[WHAT YOU WILL DO] Pictures left aside, return the lines below exactly, from the one with "hfov_deg: 56.8" to the end, including both ends.

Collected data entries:
═══

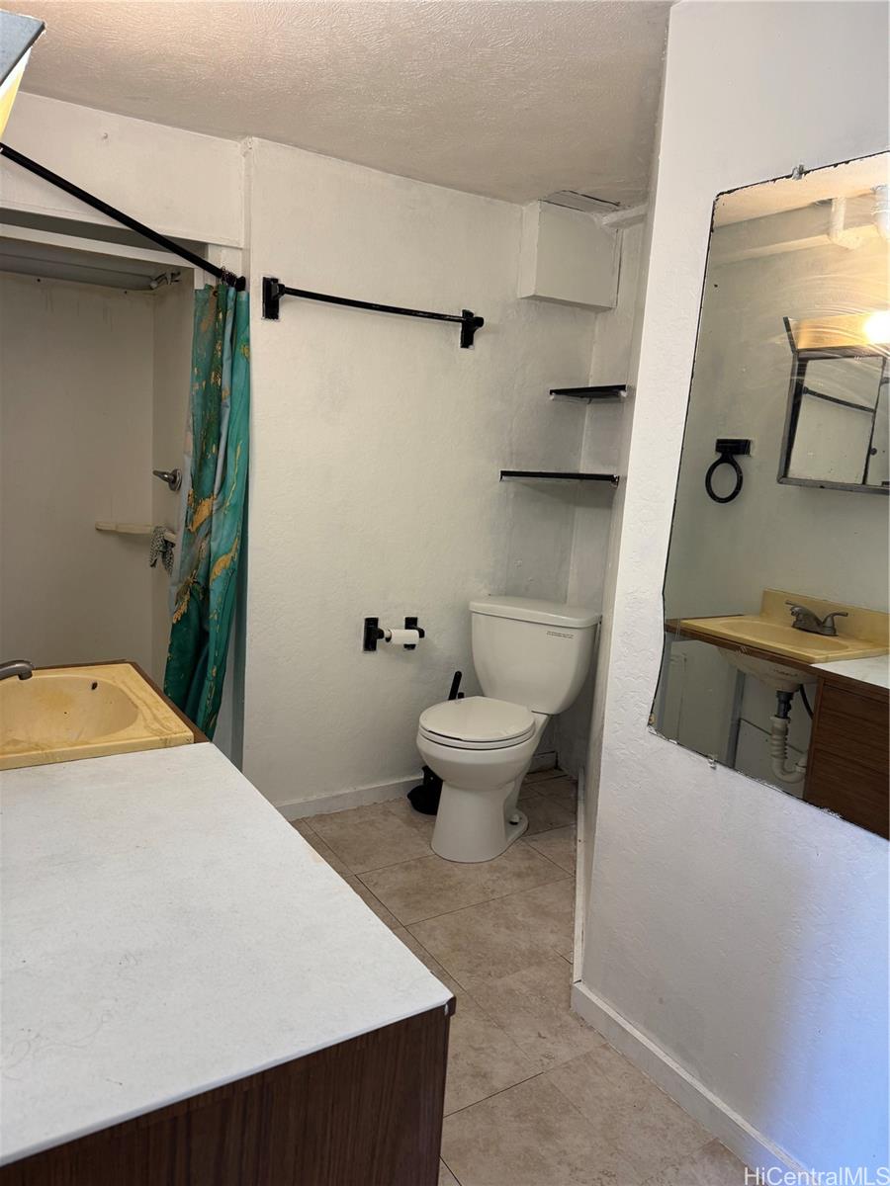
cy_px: 593
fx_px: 823
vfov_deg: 71.6
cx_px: 445
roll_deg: -2.7
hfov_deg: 56.8
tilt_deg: -10.4
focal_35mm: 24
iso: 125
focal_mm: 6.76
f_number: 1.78
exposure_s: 1/60
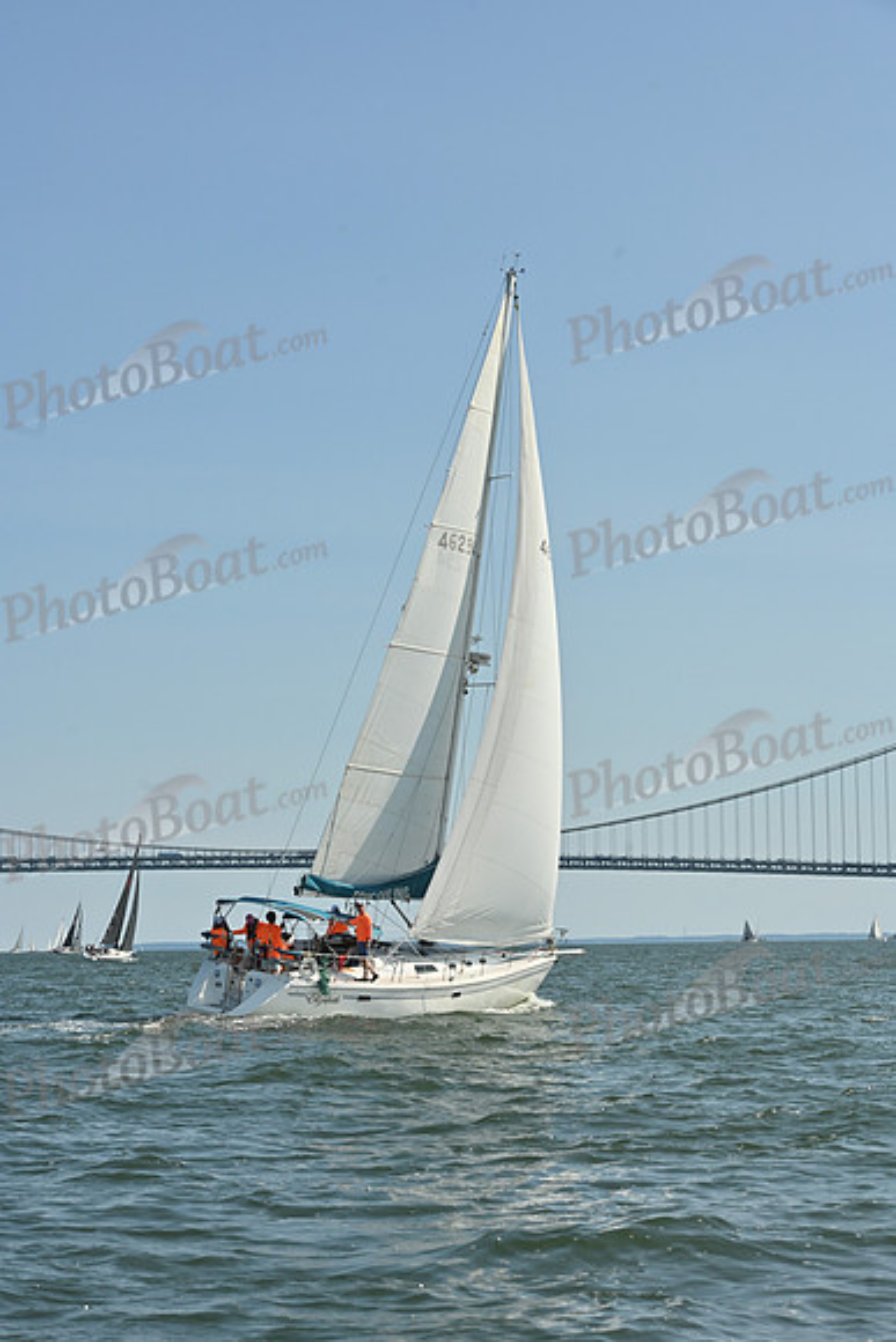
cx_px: 448
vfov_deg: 25.4
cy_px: 671
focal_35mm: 80
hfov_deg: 17.1
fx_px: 2985
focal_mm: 80
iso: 320
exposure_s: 1/1250
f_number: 10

═══

[ANSWER SPACE]
hfov_deg: 56.8
tilt_deg: -10.4
focal_35mm: 24
iso: 125
focal_mm: 6.76
f_number: 1.78
exposure_s: 1/60
cx_px: 448
vfov_deg: 25.4
cy_px: 671
focal_35mm: 80
hfov_deg: 17.1
fx_px: 2985
focal_mm: 80
iso: 320
exposure_s: 1/1250
f_number: 10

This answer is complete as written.